PROBLEM DETAILS: Copy every line below that has the word "Gettysburg" in it.

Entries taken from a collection
####

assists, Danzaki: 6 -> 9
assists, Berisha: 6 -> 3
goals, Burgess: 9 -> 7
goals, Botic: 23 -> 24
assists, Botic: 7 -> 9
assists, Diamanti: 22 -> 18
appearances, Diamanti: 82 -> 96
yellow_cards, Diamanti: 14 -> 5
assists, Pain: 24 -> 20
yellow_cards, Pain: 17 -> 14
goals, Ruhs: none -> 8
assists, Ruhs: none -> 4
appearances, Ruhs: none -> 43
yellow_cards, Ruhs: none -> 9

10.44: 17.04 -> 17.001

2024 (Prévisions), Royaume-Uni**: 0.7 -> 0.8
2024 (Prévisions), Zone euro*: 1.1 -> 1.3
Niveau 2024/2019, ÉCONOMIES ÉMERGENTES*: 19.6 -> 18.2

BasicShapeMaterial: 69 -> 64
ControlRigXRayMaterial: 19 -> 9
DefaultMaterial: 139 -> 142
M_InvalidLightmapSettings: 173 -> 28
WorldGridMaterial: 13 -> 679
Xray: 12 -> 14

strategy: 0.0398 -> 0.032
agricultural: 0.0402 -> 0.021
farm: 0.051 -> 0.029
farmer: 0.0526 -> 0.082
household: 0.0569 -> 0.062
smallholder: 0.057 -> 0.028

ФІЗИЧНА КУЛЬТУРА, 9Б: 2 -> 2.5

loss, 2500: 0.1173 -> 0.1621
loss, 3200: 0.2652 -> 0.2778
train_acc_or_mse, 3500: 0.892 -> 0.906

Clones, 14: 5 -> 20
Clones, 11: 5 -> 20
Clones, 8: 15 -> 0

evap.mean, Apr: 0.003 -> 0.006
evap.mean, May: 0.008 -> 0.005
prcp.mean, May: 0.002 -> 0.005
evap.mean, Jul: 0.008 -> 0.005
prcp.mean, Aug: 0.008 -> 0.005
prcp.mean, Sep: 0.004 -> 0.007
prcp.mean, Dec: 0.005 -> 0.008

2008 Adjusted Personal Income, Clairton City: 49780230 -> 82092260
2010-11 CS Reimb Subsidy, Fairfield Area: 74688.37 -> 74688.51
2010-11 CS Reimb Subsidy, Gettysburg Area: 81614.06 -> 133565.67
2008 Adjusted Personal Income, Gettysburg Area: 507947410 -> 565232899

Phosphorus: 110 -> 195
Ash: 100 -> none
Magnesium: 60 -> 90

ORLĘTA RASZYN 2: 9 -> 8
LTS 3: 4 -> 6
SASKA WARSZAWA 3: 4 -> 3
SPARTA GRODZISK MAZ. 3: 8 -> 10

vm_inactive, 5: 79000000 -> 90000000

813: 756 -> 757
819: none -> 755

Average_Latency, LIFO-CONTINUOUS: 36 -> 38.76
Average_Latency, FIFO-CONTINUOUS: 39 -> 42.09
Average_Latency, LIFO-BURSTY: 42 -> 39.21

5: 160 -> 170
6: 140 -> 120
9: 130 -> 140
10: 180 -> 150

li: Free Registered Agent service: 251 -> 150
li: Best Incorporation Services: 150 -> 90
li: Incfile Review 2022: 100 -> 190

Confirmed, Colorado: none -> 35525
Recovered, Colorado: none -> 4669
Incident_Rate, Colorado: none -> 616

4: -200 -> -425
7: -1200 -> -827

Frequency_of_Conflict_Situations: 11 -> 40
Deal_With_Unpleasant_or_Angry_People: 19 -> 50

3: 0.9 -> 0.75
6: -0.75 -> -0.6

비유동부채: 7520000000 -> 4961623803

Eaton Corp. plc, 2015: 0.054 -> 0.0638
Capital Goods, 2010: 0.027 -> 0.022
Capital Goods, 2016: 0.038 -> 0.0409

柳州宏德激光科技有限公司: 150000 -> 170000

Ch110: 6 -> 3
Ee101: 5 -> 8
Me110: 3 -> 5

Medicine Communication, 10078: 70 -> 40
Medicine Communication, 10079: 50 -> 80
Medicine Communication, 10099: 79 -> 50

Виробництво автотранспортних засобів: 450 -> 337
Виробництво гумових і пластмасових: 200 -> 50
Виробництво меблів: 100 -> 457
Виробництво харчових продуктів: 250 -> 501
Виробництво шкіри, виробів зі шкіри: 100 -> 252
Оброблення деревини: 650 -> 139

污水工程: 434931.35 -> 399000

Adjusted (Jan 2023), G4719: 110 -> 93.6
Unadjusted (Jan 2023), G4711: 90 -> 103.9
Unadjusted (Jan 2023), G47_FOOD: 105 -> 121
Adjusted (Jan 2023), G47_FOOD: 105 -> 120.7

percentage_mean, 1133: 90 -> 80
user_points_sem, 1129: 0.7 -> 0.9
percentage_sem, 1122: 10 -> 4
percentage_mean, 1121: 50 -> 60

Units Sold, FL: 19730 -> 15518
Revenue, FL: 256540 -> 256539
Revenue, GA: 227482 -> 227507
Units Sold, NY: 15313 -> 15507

####

SOLUTION:
2010-11 CS Reimb Subsidy, Gettysburg Area: 81614.06 -> 133565.67
2008 Adjusted Personal Income, Gettysburg Area: 507947410 -> 565232899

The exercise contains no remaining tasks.